§ **Assignment**
Below are the records; copy exactly the stretch from the line containing "immunohistochemical staining of" through the line containing "significant protein staining", both ends included, and nothing else.

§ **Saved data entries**
"""

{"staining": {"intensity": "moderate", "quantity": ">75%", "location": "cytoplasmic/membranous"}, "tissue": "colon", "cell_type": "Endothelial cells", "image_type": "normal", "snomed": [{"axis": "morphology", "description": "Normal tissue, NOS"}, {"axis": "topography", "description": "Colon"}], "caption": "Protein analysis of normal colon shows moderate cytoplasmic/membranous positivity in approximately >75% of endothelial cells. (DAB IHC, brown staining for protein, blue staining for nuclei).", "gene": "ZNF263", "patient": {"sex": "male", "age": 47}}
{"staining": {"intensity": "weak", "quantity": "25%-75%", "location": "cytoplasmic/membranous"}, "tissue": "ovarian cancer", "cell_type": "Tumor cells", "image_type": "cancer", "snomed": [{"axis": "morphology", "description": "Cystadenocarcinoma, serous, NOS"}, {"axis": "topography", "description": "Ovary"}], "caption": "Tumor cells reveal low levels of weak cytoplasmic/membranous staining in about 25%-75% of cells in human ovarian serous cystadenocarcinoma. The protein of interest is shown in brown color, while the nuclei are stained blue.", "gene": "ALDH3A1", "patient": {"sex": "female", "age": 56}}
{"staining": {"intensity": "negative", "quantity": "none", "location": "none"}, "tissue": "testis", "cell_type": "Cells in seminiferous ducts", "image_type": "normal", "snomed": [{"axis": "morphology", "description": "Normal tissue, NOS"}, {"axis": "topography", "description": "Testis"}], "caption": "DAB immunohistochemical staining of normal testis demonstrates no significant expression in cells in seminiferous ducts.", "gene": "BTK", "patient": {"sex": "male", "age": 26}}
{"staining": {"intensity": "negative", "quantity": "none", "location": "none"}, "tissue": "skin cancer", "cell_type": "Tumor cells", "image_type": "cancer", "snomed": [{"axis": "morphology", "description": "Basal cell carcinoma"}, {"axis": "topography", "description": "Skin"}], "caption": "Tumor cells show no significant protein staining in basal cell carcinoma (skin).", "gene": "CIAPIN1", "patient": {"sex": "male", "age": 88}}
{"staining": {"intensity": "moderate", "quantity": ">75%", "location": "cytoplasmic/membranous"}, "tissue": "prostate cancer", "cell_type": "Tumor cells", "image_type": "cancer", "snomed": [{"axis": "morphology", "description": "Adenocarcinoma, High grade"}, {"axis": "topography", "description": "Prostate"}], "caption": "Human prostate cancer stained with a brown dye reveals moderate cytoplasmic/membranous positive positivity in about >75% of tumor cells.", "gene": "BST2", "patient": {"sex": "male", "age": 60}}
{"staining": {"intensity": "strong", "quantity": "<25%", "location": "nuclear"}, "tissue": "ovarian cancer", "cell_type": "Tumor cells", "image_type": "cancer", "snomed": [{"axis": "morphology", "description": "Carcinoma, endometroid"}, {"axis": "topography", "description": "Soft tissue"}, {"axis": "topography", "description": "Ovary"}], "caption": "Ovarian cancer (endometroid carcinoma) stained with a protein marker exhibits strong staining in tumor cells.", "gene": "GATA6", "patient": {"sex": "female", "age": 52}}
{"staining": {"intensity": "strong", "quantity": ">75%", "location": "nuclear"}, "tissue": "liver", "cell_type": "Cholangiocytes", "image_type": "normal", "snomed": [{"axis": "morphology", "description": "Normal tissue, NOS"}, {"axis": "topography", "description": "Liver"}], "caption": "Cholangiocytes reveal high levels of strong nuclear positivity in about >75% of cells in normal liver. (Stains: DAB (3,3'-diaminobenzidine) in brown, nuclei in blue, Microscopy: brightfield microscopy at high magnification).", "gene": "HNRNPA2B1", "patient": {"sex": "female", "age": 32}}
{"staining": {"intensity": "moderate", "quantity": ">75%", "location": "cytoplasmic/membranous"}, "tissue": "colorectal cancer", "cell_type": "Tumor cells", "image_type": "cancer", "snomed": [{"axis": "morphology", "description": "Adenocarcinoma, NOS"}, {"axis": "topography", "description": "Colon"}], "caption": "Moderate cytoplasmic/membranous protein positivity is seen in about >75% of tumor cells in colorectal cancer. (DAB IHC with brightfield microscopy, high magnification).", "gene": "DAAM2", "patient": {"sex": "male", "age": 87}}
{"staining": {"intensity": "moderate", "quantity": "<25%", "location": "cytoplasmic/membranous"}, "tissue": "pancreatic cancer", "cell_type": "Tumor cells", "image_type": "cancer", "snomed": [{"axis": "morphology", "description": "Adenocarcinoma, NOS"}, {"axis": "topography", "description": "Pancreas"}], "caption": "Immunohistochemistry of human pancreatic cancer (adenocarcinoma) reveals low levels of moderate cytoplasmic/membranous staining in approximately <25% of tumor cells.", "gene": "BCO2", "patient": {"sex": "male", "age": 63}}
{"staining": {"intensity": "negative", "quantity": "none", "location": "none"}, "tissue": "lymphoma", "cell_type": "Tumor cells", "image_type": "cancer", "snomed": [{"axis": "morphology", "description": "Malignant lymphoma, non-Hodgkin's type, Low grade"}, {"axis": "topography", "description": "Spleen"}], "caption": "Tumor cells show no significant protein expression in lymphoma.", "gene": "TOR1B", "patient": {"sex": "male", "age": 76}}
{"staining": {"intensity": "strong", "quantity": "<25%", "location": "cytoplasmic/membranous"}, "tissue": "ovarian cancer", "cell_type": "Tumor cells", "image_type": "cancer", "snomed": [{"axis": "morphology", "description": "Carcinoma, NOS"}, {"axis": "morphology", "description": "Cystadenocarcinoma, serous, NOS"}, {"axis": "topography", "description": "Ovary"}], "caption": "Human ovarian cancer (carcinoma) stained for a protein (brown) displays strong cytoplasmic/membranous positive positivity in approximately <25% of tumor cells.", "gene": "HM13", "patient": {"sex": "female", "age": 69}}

"""

§ **Output of the task**
{"staining": {"intensity": "negative", "quantity": "none", "location": "none"}, "tissue": "testis", "cell_type": "Cells in seminiferous ducts", "image_type": "normal", "snomed": [{"axis": "morphology", "description": "Normal tissue, NOS"}, {"axis": "topography", "description": "Testis"}], "caption": "DAB immunohistochemical staining of normal testis demonstrates no significant expression in cells in seminiferous ducts.", "gene": "BTK", "patient": {"sex": "male", "age": 26}}
{"staining": {"intensity": "negative", "quantity": "none", "location": "none"}, "tissue": "skin cancer", "cell_type": "Tumor cells", "image_type": "cancer", "snomed": [{"axis": "morphology", "description": "Basal cell carcinoma"}, {"axis": "topography", "description": "Skin"}], "caption": "Tumor cells show no significant protein staining in basal cell carcinoma (skin).", "gene": "CIAPIN1", "patient": {"sex": "male", "age": 88}}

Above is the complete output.